Por otra parte, a ese supuesto cliente no lo conocía de nada, tan sólo tenía buenas referencias por un amigo común.

El motivo de tal reunión era evidente: pretendía venderle para el negocio que tenía ese señor una envasadora.

Cuando empezó a hablar del tema ocurrió algo curioso, su propio instinto de vendedor le hizo recapacitar… –“No, no, no”, se dijo en voz baja-. Intuyó que no iba por buen camino.

Comprendió, como todo buen vendedor, que necesitaba urgentemente de estrategias, ya que no habían pasado dos minutos de conversación, y ya estaba notando que éste señor no estaba interesado por su maquinaria. Fue entonces cuando su instinto de vendedor hizo su trabajo.

Con gran maestría desvió la conversación y, con suma habilidad, provocó que su trabajo de comercial lo hiciera el cliente.

En modo alguno intentó venderle su producto, todo lo contrario: Juan, que era el nombre de su pretendido cliente, se lo debía comprar a él.

La verdad es que el resultado es el mismo, pero es muy diferente, aunque a más de uno le cueste entenderlo.

El negocio iba viento en popa: todo estaba saliendo según lo previsto.

Durante éste tiempo estuvo ajeno a todo aquello que no estuviera relacionado con su objetivo prioritario…que no era otro que vender su maquinaria.

Su falta de atención fue precisamente el motivo que originó algo gracioso, que a la vez le hizo pasar un mal rato.

Juan, su ya nuevo cliente, tenía dos manos ortopédicas. Aun así, este señor se manejaba en cierto modo bastante bien.

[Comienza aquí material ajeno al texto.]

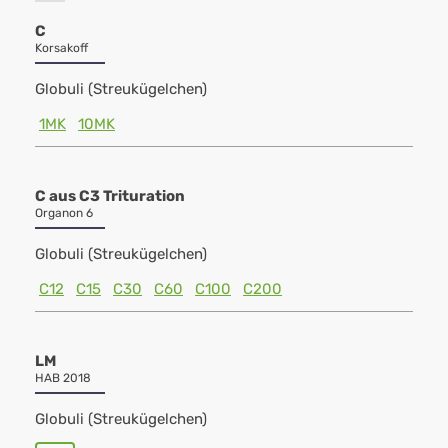
C
Korsakoff
Globuli (Streukügelchen)
1MK
10MK
C aus C3 Trituration
Organon 6
Globuli (Streukügelchen)
C12
C15
C30
C60
C100
C200
LM
HAB 2018
Globuli (Streukügelchen)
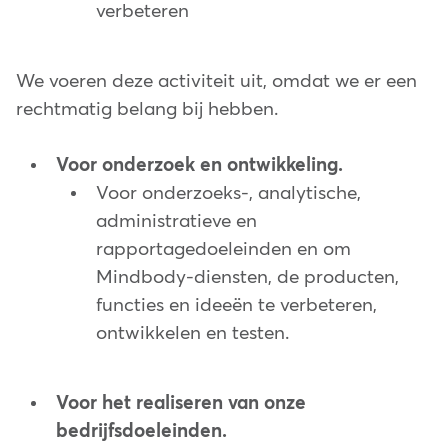
verbeteren
We voeren deze activiteit uit, omdat we er een
rechtmatig belang bij hebben.
Voor onderzoek en ontwikkeling.
Voor onderzoeks-, analytische,
administratieve en
rapportagedoeleinden en om
Mindbody-diensten, de producten,
functies en ideeën te verbeteren,
ontwikkelen en testen.
Voor het realiseren van onze
bedrijfsdoeleinden.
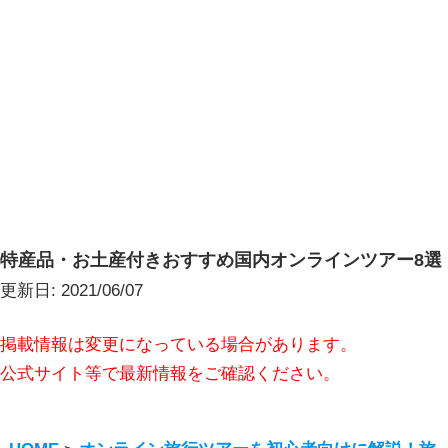
特産品・お土産付きおすすめ国内オンラインツアー8選
更新日:
2021/06/07
掲載情報は変更になっている場合があります。
公式サイト等で最新情報をご確認ください。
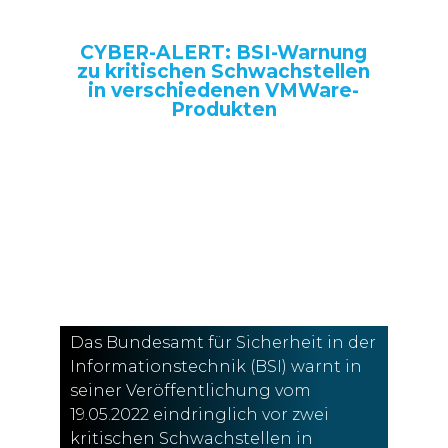
Cyber-Sicherheit
CYBER-ALERT: BSI-Warnung
zu kritischen Schwachstellen
in verschiedenen VMWare-
Produkten
Das Bundesamt für Sicherheit in der
Informationstechnik (BSI) hat in einer
offiziellen Stellungnahme vom 15.03.2022
vor dem Einsatz von Software-Produkten
des Herstellers Kaspersky gewarnt.
Das Bundesamt für Sicherheit in der
Informationstechnik (BSI) warnt in
seiner Veröffentlichung vom
19.05.2022 eindringlich vor zwei
kritischen Schwachstellen in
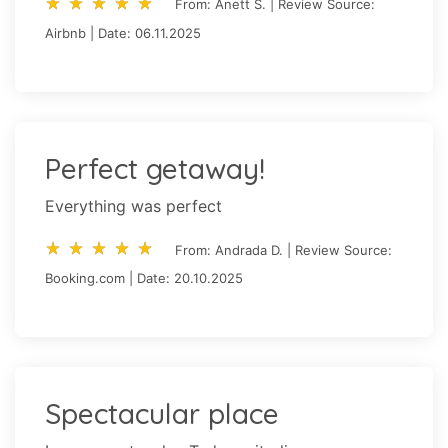
star_rate
star_rate
star_rate
star_rate
star_rate
star_rate
star_rate
star_rate
star_rate
star_rate
From: Anett S. | Review Source:
Airbnb | Date: 06.11.2025
Perfect getaway!
Everything was perfect
star_rate
star_rate
star_rate
star_rate
star_rate
star_rate
star_rate
star_rate
star_rate
star_rate
From: Andrada D. | Review Source:
Booking.com | Date: 20.10.2025
Spectacular place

La copa de vino la cogía con mucha facilidad e, incluso, el jamón y el queso lo pinchaba con un tenedor que magistralmente utilizaba.

En definitiva, era un señor que había sido capaz de romper sus propias barreras, y de barreras precisamente no quiero hablar…De otras barreras también yo sé hoy mucho: ¡Casi na!

Continuaré con la historia.

Fue de pronto cuando su estimado cliente se levantó de la mesa, se dirigió a él y le pidió que por favor le acompañara a los servicios. Sin querer ni poder evitarlo, su cara cambió de color, sus piernas empezaron a temblar, empezó incluso a tartamudear. Juan le miró extrañado y sin mediar palabra empezó a reír. Jamás había visto reír tanto a nadie. Se dirigió al camarero y le pidió urgentemente un vaso de agua temiéndose lo peor. Al cabo de unos minutos, se calmó. Juan le sonrió diciéndole que no se preocupara, tan sólo necesitaba que le abriera la puerta del aseo, solo eso y nada más… Tras una larga carcajada, le dijo que lo demás lo podía hacer él.